*** Data extracts ***

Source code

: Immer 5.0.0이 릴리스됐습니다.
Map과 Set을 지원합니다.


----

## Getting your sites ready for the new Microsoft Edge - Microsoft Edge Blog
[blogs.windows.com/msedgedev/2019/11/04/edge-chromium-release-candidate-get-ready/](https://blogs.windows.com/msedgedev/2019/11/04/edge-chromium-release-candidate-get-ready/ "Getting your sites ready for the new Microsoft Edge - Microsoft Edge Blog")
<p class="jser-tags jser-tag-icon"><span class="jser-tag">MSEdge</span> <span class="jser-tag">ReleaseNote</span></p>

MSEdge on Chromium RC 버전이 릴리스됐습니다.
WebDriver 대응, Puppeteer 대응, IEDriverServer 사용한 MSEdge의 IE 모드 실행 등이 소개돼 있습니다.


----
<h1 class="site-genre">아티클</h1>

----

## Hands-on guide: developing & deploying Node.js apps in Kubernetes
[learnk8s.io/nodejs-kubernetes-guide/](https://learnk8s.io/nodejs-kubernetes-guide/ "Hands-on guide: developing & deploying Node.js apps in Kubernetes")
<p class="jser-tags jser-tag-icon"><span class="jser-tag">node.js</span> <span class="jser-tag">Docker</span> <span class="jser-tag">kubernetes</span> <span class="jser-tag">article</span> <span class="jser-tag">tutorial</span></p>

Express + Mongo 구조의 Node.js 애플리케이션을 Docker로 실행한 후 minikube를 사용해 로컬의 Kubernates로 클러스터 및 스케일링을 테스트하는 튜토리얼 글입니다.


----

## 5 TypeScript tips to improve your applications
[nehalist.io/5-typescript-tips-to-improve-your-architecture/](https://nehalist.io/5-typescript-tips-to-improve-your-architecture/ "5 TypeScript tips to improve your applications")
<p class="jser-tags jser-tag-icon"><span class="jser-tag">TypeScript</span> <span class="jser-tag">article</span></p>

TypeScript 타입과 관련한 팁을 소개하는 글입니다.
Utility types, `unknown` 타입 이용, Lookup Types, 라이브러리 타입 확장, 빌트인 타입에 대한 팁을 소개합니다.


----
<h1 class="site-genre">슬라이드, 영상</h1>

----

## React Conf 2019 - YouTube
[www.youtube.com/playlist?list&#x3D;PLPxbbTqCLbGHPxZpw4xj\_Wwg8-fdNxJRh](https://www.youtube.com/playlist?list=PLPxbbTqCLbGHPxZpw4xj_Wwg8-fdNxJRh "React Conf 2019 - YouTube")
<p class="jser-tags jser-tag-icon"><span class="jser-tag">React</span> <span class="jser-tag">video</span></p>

*** End of Data extracts ***

Aim of the exercise:
Can you copy out every one of the rows above word for word, with nothing changed?

Answer to this task:
Source code

: Immer 5.0.0이 릴리스됐습니다.
Map과 Set을 지원합니다.


----

## Getting your sites ready for the new Microsoft Edge - Microsoft Edge Blog
[blogs.windows.com/msedgedev/2019/11/04/edge-chromium-release-candidate-get-ready/](https://blogs.windows.com/msedgedev/2019/11/04/edge-chromium-release-candidate-get-ready/ "Getting your sites ready for the new Microsoft Edge - Microsoft Edge Blog")
<p class="jser-tags jser-tag-icon"><span class="jser-tag">MSEdge</span> <span class="jser-tag">ReleaseNote</span></p>

MSEdge on Chromium RC 버전이 릴리스됐습니다.
WebDriver 대응, Puppeteer 대응, IEDriverServer 사용한 MSEdge의 IE 모드 실행 등이 소개돼 있습니다.


----
<h1 class="site-genre">아티클</h1>

----

## Hands-on guide: developing & deploying Node.js apps in Kubernetes
[learnk8s.io/nodejs-kubernetes-guide/](https://learnk8s.io/nodejs-kubernetes-guide/ "Hands-on guide: developing & deploying Node.js apps in Kubernetes")
<p class="jser-tags jser-tag-icon"><span class="jser-tag">node.js</span> <span class="jser-tag">Docker</span> <span class="jser-tag">kubernetes</span> <span class="jser-tag">article</span> <span class="jser-tag">tutorial</span></p>

Express + Mongo 구조의 Node.js 애플리케이션을 Docker로 실행한 후 minikube를 사용해 로컬의 Kubernates로 클러스터 및 스케일링을 테스트하는 튜토리얼 글입니다.


----

## 5 TypeScript tips to improve your applications
[nehalist.io/5-typescript-tips-to-improve-your-architecture/](https://nehalist.io/5-typescript-tips-to-improve-your-architecture/ "5 TypeScript tips to improve your applications")
<p class="jser-tags jser-tag-icon"><span class="jser-tag">TypeScript</span> <span class="jser-tag">article</span></p>

TypeScript 타입과 관련한 팁을 소개하는 글입니다.
Utility types, `unknown` 타입 이용, Lookup Types, 라이브러리 타입 확장, 빌트인 타입에 대한 팁을 소개합니다.


----
<h1 class="site-genre">슬라이드, 영상</h1>

----

## React Conf 2019 - YouTube
[www.youtube.com/playlist?list&#x3D;PLPxbbTqCLbGHPxZpw4xj\_Wwg8-fdNxJRh](https://www.youtube.com/playlist?list=PLPxbbTqCLbGHPxZpw4xj_Wwg8-fdNxJRh "React Conf 2019 - YouTube")
<p class="jser-tags jser-tag-icon"><span class="jser-tag">React</span> <span class="jser-tag">video</span></p>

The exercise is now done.